When Jeffrey Veatch went to speak to students and community members in Pleasantville, he knew they’d never meet his son Justin. Regardless, Veatch knows his late son’s story is worth telling.
Justin was a gifted musician whose life was cut short from a drug overdose. He was 17 years old.
Jeffrey Veatch, a Yorktown resident, spoke to both Pleasantville High School students and community members during a school assembly and then later on during a smaller presentation for families at the school’s library and media center last Thursday. Veatch preached the importance of students taking care of themselves and how to deal with adversity.
“You could hear a pin drop today and the amount of students that gathered around Jeff afterward was a real indication,” Principal Dawn Bartz said of the students’ receptiveness to the presentation. “…I think they took it well, very positively.”
During both 40-minute presentations, Veatch talked about how his son was like any high school student. He was involved in sports, skateboarding, did well in school and was a masterful musician who composed and performed his own music.
But Veatch said Justin also had a drug problem. It started with marijuana and eventually escalated to heroin. Although Justin was sent to a drug rehabilitation center in Pennsylvania for a month, he couldn’t avoid abusing his body.
On Sept. 8, 2008, he died in his sleep at home with Jeff and his wife just 10 feet away in their bedroom.
“What happened to Justin from age 13 to age 17 can happen to anyone,” Veatch said.
He reviewed warning signs parents can look for from teenagers who may be abusing drugs. Some of those indicators include sleeping disorders, decreased concentration, a lack of motivation, depression and physical pain.
Veatch encouraged students to have a safety net of adults they can turn to in case of crisis. He also recommended teenagers seek out adults if they believe a friend is in trouble with drugs, no matter how tough that might be.

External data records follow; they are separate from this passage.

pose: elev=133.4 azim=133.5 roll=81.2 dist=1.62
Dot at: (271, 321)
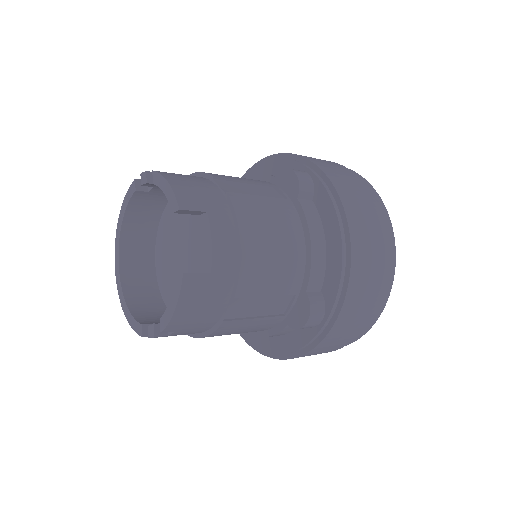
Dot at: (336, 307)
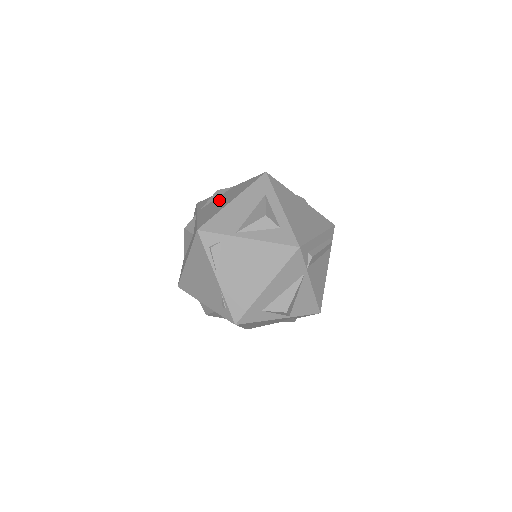
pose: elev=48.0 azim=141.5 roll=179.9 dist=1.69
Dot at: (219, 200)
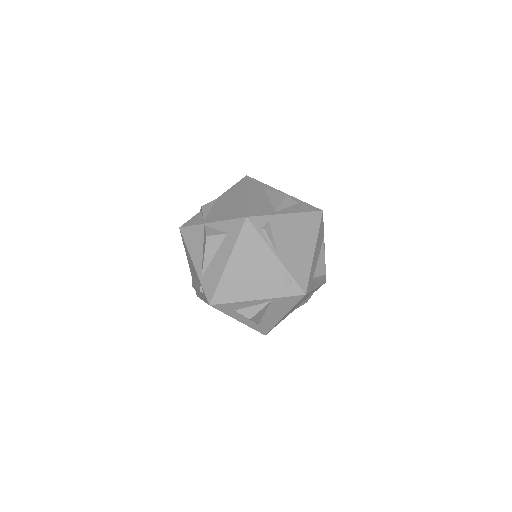
Dot at: (222, 206)
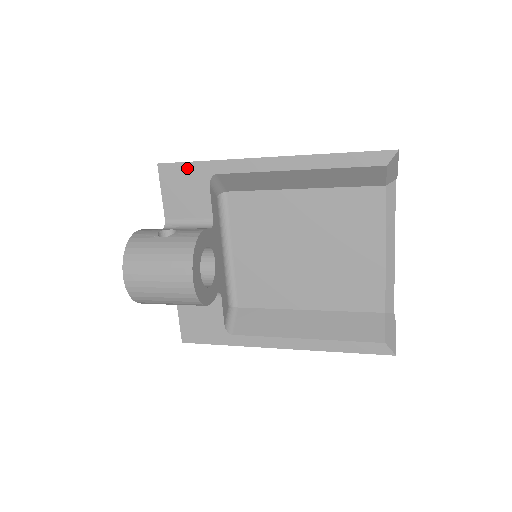
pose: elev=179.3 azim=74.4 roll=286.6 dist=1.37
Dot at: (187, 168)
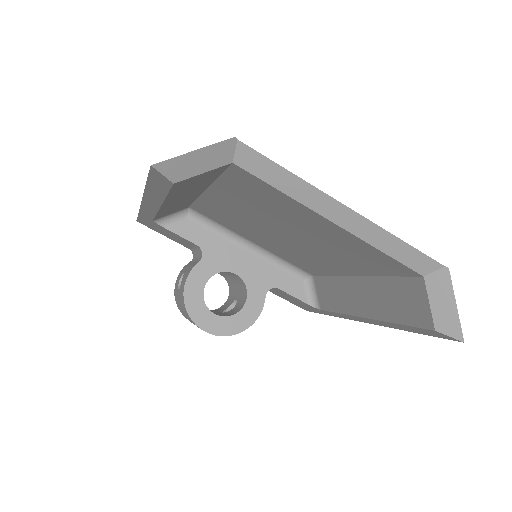
Dot at: (143, 220)
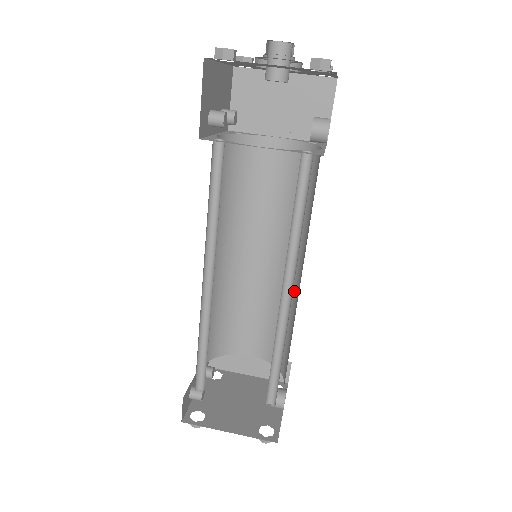
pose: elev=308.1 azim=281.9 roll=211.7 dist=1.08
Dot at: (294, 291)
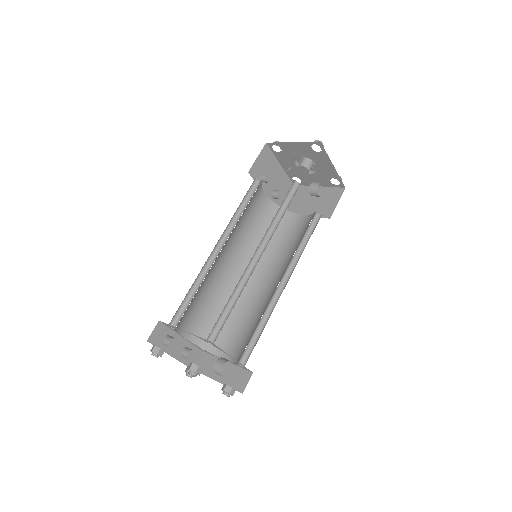
Dot at: occluded
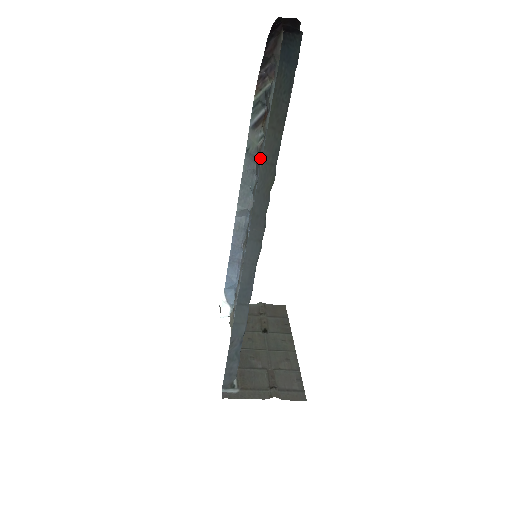
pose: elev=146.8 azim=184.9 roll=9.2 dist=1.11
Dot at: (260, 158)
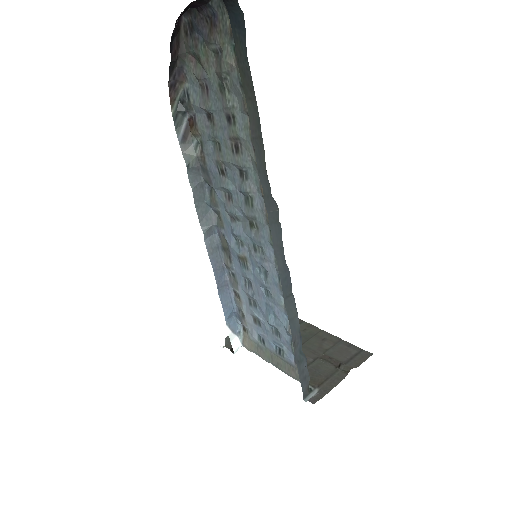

“One of the things I really want the kids to do is understand they can make a difference,” Veatch said. “They can make a difference by talking to their friends, by watching what they do, and if the occasion arises that they need to do something, that they can call somebody for help.”
One parent, Pleasantville resident Lori Stockel, attended the evening session and said she would talk with her two high school-age children over the weekend, Veatch’s presentation and avoiding drug use in general. She said it’s crucial for the community to be united in combating drug use.
“I think the statistics are showing how much it’s growing over time and here in Pleasantville we just maybe don’t hear about it as much,” Stockel said. “But I think it’s here and we’re just not having the conversation.”